Par Patient MBY
Le gouvernement a suspendu, ce jeudi 30 octobre, les activités des partis politiques Leadership et Gouvernance pour le Développement (LGD) de l’ancien Premier ministre Augustin Matata Ponyo, Piste pour l’émergence appartenant à l’opposant Seth Kikuni, et Alliance pour l’alternance et le progrès (AAP) de Théophile Bemba.

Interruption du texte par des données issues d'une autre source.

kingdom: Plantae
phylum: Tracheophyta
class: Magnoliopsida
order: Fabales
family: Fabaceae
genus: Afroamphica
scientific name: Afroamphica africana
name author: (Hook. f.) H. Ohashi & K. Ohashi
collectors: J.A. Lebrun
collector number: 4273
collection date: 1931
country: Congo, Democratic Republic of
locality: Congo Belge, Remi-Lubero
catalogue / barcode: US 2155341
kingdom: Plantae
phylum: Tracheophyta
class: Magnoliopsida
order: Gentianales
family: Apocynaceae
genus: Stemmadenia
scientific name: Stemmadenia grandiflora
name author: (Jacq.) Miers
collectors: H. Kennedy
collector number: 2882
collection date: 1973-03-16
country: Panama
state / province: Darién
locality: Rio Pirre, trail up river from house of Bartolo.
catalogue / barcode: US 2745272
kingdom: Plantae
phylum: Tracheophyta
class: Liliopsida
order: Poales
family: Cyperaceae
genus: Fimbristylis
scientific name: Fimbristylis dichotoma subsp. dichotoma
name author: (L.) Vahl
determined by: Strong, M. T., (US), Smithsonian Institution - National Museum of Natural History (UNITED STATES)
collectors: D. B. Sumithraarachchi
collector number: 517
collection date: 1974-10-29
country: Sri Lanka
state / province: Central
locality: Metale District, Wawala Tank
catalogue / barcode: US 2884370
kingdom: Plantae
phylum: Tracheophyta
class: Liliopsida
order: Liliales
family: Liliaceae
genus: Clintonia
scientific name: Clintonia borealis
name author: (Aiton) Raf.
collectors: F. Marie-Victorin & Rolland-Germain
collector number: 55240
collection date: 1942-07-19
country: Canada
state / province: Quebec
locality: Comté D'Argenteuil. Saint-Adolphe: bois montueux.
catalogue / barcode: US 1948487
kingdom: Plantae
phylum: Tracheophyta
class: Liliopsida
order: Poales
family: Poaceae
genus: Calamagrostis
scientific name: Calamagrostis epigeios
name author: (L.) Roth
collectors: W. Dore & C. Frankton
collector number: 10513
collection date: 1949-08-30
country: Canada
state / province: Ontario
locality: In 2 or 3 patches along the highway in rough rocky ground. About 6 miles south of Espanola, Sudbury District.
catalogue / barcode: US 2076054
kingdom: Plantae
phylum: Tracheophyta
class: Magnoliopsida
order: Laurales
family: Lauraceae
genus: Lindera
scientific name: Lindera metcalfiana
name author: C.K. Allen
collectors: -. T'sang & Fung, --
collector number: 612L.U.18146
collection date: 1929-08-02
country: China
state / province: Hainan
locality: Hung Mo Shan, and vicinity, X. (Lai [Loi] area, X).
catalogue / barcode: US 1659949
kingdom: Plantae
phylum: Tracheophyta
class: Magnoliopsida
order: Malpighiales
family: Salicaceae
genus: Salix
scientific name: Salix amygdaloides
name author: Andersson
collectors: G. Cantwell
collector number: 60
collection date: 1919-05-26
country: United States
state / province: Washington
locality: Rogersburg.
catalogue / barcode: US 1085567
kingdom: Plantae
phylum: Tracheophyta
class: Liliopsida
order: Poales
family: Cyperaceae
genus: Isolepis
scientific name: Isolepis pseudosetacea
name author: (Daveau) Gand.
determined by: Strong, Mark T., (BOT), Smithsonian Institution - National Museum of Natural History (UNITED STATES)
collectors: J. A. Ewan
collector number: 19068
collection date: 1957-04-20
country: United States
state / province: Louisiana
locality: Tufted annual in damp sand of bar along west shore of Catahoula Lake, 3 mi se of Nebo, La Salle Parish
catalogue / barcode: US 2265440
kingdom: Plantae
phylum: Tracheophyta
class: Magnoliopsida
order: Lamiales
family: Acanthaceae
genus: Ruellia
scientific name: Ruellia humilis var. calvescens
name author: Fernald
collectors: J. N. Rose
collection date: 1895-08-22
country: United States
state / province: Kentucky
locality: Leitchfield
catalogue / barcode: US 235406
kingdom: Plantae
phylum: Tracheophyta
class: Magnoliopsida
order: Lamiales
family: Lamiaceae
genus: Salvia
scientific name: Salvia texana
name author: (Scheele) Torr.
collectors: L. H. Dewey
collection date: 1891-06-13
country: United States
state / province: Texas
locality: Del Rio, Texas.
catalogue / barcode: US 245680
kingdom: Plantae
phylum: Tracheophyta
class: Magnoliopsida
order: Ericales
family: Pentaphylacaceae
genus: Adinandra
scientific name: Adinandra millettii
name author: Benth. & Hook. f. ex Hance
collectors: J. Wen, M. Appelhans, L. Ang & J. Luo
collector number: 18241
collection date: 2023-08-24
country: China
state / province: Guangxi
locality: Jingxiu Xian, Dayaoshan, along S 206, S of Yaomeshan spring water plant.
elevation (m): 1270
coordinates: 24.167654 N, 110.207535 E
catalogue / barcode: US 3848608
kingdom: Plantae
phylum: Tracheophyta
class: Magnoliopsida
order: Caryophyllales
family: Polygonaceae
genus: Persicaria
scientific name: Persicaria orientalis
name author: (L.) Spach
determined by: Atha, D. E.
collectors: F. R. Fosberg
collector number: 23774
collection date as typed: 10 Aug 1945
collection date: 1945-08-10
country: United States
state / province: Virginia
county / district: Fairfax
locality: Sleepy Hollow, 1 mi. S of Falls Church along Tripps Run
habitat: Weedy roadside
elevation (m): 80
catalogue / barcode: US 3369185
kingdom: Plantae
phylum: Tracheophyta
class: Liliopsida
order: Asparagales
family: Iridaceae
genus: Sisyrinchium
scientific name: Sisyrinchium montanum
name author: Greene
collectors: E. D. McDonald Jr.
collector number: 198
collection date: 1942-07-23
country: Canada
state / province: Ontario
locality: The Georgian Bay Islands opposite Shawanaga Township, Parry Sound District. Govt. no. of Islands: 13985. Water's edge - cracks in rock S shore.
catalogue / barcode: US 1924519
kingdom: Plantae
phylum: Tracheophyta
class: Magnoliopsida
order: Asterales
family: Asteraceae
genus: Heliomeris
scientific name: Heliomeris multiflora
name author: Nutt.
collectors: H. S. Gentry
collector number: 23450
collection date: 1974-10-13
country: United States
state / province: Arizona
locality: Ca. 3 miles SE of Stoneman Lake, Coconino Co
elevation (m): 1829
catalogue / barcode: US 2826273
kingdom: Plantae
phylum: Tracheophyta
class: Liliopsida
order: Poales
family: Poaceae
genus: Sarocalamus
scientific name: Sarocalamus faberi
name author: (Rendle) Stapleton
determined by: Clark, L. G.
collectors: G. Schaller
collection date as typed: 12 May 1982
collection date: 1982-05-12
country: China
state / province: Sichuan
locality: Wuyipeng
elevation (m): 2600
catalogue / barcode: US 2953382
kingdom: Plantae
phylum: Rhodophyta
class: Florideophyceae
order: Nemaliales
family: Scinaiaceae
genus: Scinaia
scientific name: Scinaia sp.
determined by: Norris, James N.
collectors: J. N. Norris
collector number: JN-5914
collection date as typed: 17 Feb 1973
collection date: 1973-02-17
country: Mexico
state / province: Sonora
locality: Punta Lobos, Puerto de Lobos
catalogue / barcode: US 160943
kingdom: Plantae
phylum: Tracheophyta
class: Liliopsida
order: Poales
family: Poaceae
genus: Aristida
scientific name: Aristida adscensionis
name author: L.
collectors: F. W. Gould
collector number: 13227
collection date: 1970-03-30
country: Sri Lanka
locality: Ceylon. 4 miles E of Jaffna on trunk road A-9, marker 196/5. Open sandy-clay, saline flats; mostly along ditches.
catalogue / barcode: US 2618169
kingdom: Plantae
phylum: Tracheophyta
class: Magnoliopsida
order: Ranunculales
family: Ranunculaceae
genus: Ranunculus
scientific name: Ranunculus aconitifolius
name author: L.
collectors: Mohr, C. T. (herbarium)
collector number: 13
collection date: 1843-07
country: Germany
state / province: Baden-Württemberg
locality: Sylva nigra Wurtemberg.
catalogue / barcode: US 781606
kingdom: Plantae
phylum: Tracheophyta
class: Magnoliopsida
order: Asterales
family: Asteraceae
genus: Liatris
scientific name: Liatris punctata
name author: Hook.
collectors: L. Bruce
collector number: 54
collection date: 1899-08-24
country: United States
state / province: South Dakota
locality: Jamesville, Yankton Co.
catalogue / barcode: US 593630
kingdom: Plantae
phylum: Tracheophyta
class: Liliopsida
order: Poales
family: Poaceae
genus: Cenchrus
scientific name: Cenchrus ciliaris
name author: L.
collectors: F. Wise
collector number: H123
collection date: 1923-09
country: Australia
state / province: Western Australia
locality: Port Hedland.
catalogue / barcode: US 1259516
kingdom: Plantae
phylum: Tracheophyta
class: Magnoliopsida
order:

Dans des communiqués rendus publics, le ministre de l’Intérieur, Jacquemain Shabani, justifie cette décision par la participation de ces leaders politiques au conclave organisé à Nairobi par l’ancien président Joseph Kabila, du 14 au 15 octobre, condamné à mort par la justice militaire, et d’une partie de l’opposition, dont Matata Ponyo, également condamné pour détournement, réapparu alors qu’il avait été annoncé porté disparu par sa formation politique.
Pour Jacquemain Shabani, la participation d’Augustin Matata Ponyo, Seth Kikuni et Théophile Bemba Fundu à cette association initiée par Joseph Kabila, qui a affiché « publiquement des actes de ralliement au mouvement d’agression du pays par le Rwanda et ses supplétifs de l’AFC-M23 », est considérée comme « une adhésion à la philosophie d’agression du pays », dans un contexte fragile où une grande partie de l’Est du pays est sous occupation des rebelles.
Cette alliance entre les partis LGD, Piste pour l’émergence et AAP au mouvement « Sauvons la RDC » est perçue par Kinshasa comme une atteinte à l’unité du pays, à l’intégrité territoriale, à l’ordre institutionnel démocratique et à la souveraineté nationale, contrastant, selon lui, avec les objectifs et les missions d’un parti politique.
Ces suspensions rejoignent celles du parti PPRD de l’ex-chef d’État congolais et de l’ATD de José Makila. Une décision farouchement contestée par les formations politiques concernées, qui dénoncent une violation de la Constitution par le pouvoir en place.